# My 7th Composition



## Phil loves classical (Feb 8, 2017)

Not easy listening here. My foray into a new system. Anyone can figure out which?






Ok, first version was pretty incoherent. Here is an improved version.


----------



## David OByrne (Dec 1, 2016)

Cool atonal piece


----------



## Phil loves classical (Feb 8, 2017)

David OByrne said:


> Cool atonal piece


thanks man, but it is actually tonal, even though quite dissonant. 

middle section still needs work at least in my playing.


----------



## paulc (Apr 18, 2011)

Phil, of everything you've posted I like this the most. 

Sounds moody. Dissonant, but not too out there harmonically. I wonder if you could extend the length, I'd like to hear more!


----------



## Phil loves classical (Feb 8, 2017)

paulc said:


> Phil, of everything you've posted I like this the most.
> 
> Sounds moody. Dissonant, but not too out there harmonically. I wonder if you could extend the length, I'd like to hear more!

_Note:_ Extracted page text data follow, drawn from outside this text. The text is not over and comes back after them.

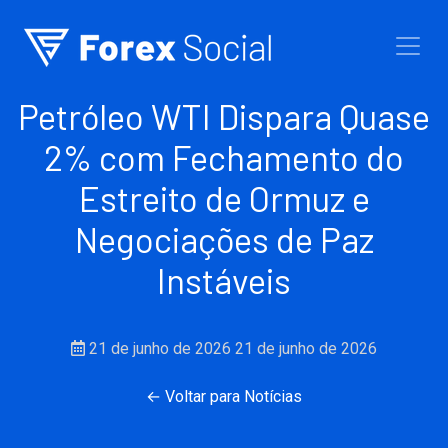
Ir para o conteúdo
Petróleo WTI Dispara Quase
2% com Fechamento do
Estreito de Ormuz e
Negociações de Paz
Instáveis
21 de junho de 2026
21 de junho de 2026
← Voltar para Notícias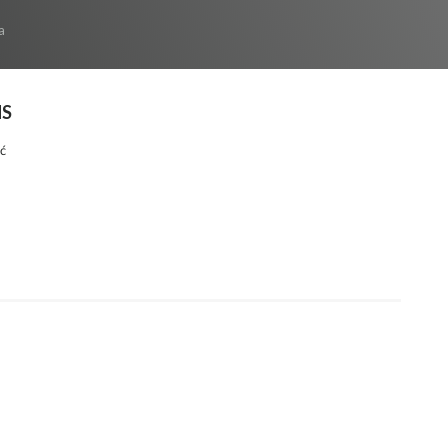
a
HS
ć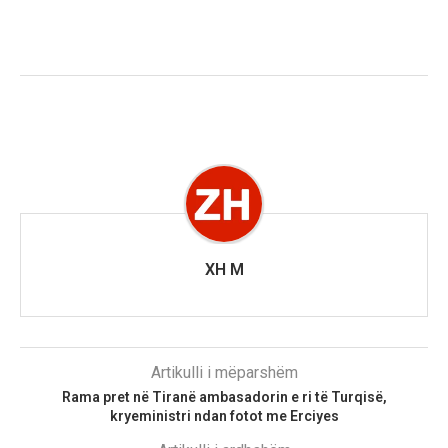
XH M
Artikulli i mëparshëm
Rama pret në Tiranë ambasadorin e ri të Turqisë,
kryeministri ndan fotot me Erciyes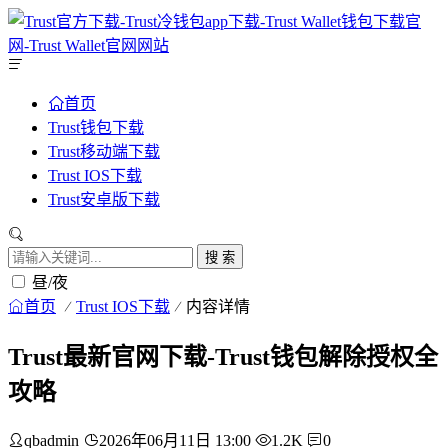
首页
Trust钱包下载
Trust移动端下载
Trust IOS下载
Trust安卓版下载
搜 索
昼/夜
首页
Trust IOS下载
内容详情
Trust最新官网下载-Trust钱包解除授权全
攻略
qbadmin
2026年06月11日 13:00
1.2K
0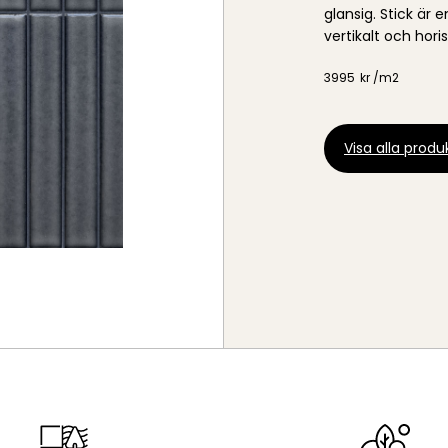
glansig. Stick är
vertikalt och hori
3995
kr /
m2
Visa alla produk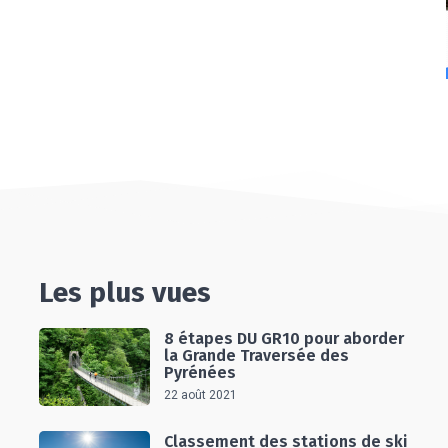
Les plus vues
8 étapes DU GR10 pour aborder
la Grande Traversée des
Pyrénées
22 août 2021
Classement des stations de ski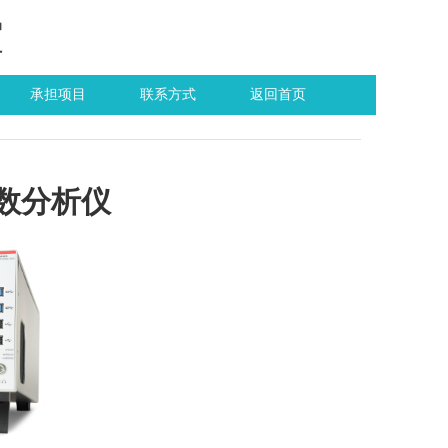
室
承担项目
联系方式
返回首页
S 参数分析仪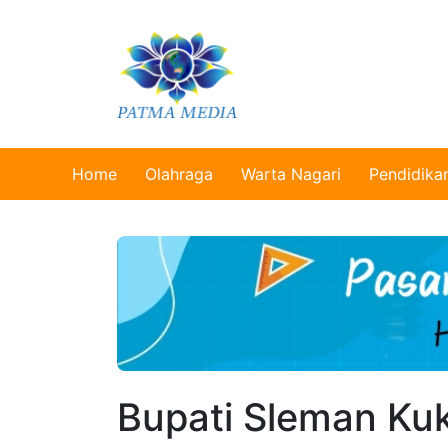
Home
Olahraga
Warta Nagari
Pendidika
Bupati Sleman Ku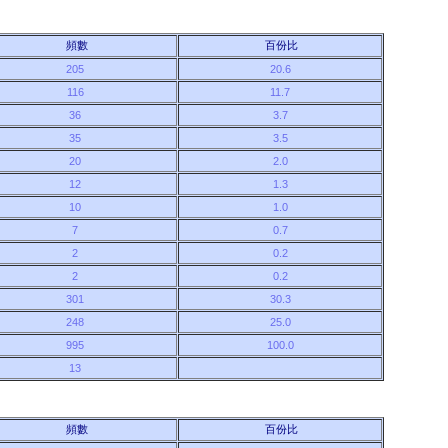
頻數
百份比
205
20.6
116
11.7
36
3.7
35
3.5
20
2.0
12
1.3
10
1.0
7
0.7
2
0.2
2
0.2
301
30.3
248
25.0
995
100.0
13
頻數
百份比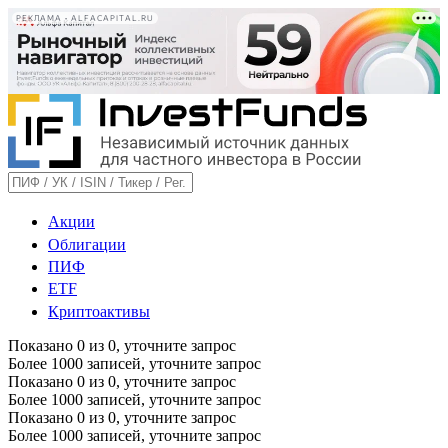
РЕКЛАМА • ALFACAPITAL.RU
Акции
Облигации
ПИФ
ETF
Криптоактивы
Показано
0
из
0
, уточните запрос
Более 1000 записей, уточните запрос
Показано
0
из
0
, уточните запрос
Более 1000 записей, уточните запрос
Показано
0
из
0
, уточните запрос
Более 1000 записей, уточните запрос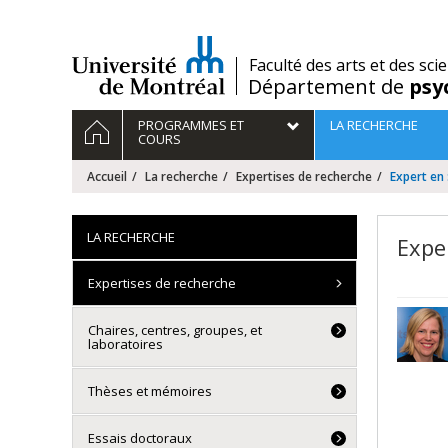
Passer
au
contenu
/
Faculté des arts et des sci
Département de
psy
Navigation
ACCUEIL
PROGRAMMES ET
LA RECHERCHE
principale
COURS
Accueil
La recherche
Expertises de recherche
Expert en 
LA RECHERCHE
Expe
Expertises de recherche
Chaires, centres, groupes, et
laboratoires
Thèses et mémoires
Essais doctoraux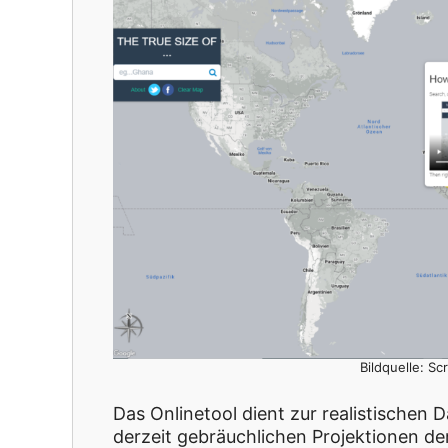
Bildquelle: Sc
Das Onlinetool dient zur realistischen 
derzeit gebräuchlichen Projektionen der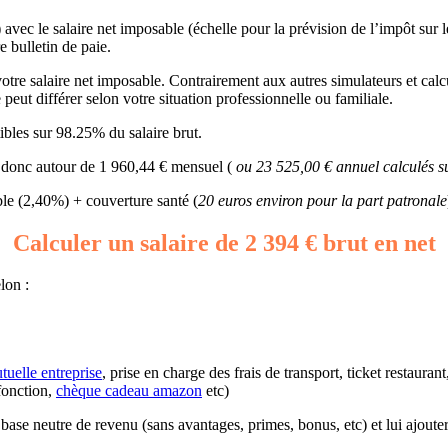
 avec le salaire net imposable (échelle pour la prévision de l’impôt sur 
e bulletin de paie.
re salaire net imposable. Contrairement aux autres simulateurs et calcule
eut différer selon votre situation professionnelle ou familiale.
bles sur 98.25% du salaire brut.
it donc autour de 1 960,44 € mensuel (
ou 23 525,00 € annuel calculés s
e (2,40%) + couverture santé (
20 euros environ pour la part patronale
Calculer un salaire de 2 394 € brut en net
lon :
tuelle entreprise
, prise en charge des frais de transport, ticket restaura
fonction,
chèque cadeau amazon
etc)
une base neutre de revenu (sans avantages, primes, bonus, etc) et lui ajout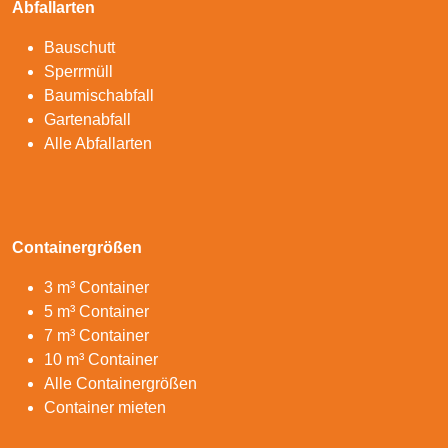
Abfallarten
Bauschutt
Sperrmüll
Baumischabfall
Gartenabfall
Alle Abfallarten
Containergrößen
3 m³ Container
5 m³ Container
7 m³ Container
10 m³ Container
Alle Containergrößen
Container mieten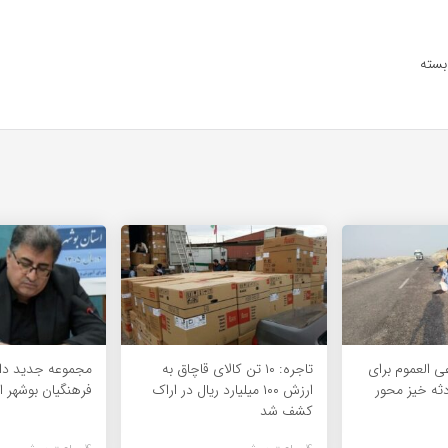
بسته
 العموم برای
تاجره: ۱۰ تن کالای قاچاق به
مجموعه جدید دا
 حادثه خیز محور
ارزش ۱۰۰ میلیارد ریال در اراک
فرهنگیان بوشهر 
کشف شد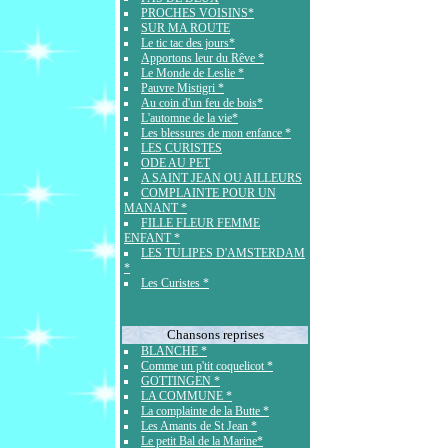
PROCHES VOISINS*
SUR MA ROUTE
Le tic tac des jours*
Apportons leur du Rêve *
Le Monde de Leslie *
Pauvre Mistigri *
Au coin d'un feu de bois*
L'automne de la vie*
Les blessures de mon enfance *
LES CURISTES
ODE AU PET
A SAINT JEAN OU AILLEURS
COMPLAINTE POUR UN
MANANT *
FILLE FLEUR FEMME
ENFANT *
LES TULIPES D'AMSTERDAM
*
Les Curistes *
Chansons reprises
BLANCHE *
Comme un p'tit coquelicot *
GOTTINGEN *
LA COMMUNE *
La complainte de la Butte *
Les Amants de St Jean *
Le petit Bal de la Marine*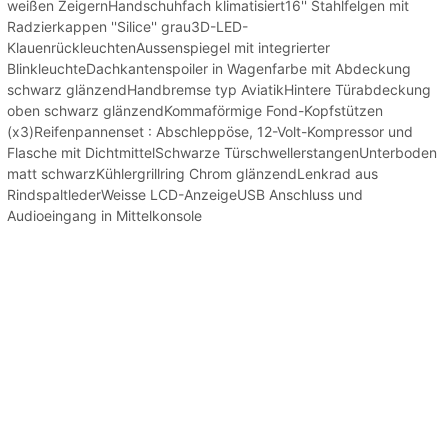
weißen ZeigernHandschuhfach klimatisiert16'' Stahlfelgen mit
Radzierkappen ''Silice'' grau3D-LED-
KlauenrückleuchtenAussenspiegel mit integrierter
BlinkleuchteDachkantenspoiler in Wagenfarbe mit Abdeckung
schwarz glänzendHandbremse typ AviatikHintere Türabdeckung
oben schwarz glänzendKommaförmige Fond-Kopfstützen
(x3)Reifenpannenset : Abschleppöse, 12-Volt-Kompressor und
Flasche mit DichtmittelSchwarze TürschwellerstangenUnterboden
matt schwarzKühlergrillring Chrom glänzendLenkrad aus
RindspaltlederWeisse LCD-AnzeigeUSB Anschluss und
Audioeingang in Mittelkonsole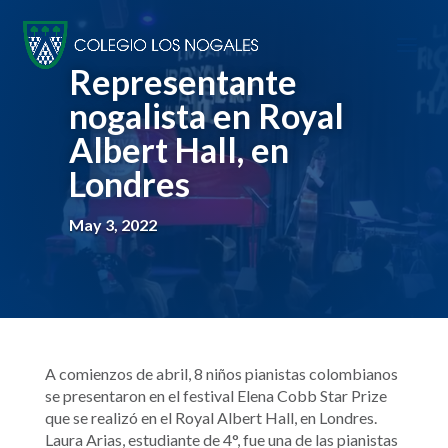
Representante
nogalista en Royal
Albert Hall, en
Londres
May 3, 2022
A comienzos de abril, 8 niños pianistas colombianos
se presentaron en el festival Elena Cobb Star Prize
que se realizó en el Royal Albert Hall, en Londres.
Laura Arias, estudiante de 4°, fue una de las pianistas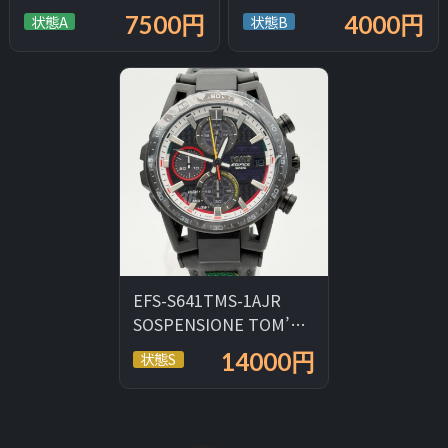
7500円
4000円
状態A
状態B
EFS-S641TMS-1AJR
SOSPENSIONE TOM’S
50TH ANNIVERSARY...
14000円
状態S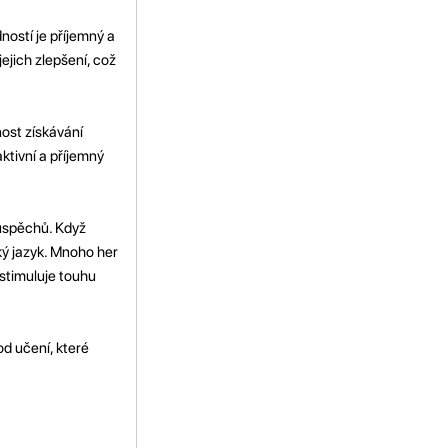
ostí je příjemný a
ejich zlepšení, což
ost získávání
ktivní a příjemný
úspěchů. Když
ský jazyk. Mnoho her
stimuluje touhu
od učení, které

thanks man. I'll try. Have to rework the middle a bit with the timing.


----------



## Phil loves classical (Feb 8, 2017)

ok, added a full bar  with a new idea in the middle to develop it to a false climax. and fixed up the timing a bit.


----------



## paulc (Apr 18, 2011)

Woo-hoo, an extra bar. 

Sounds good!


----------



## Captainnumber36 (Jan 19, 2017)

Good playing/execution. I was hoping for something more eventful to happen, but it's a nice idea you have here.


----------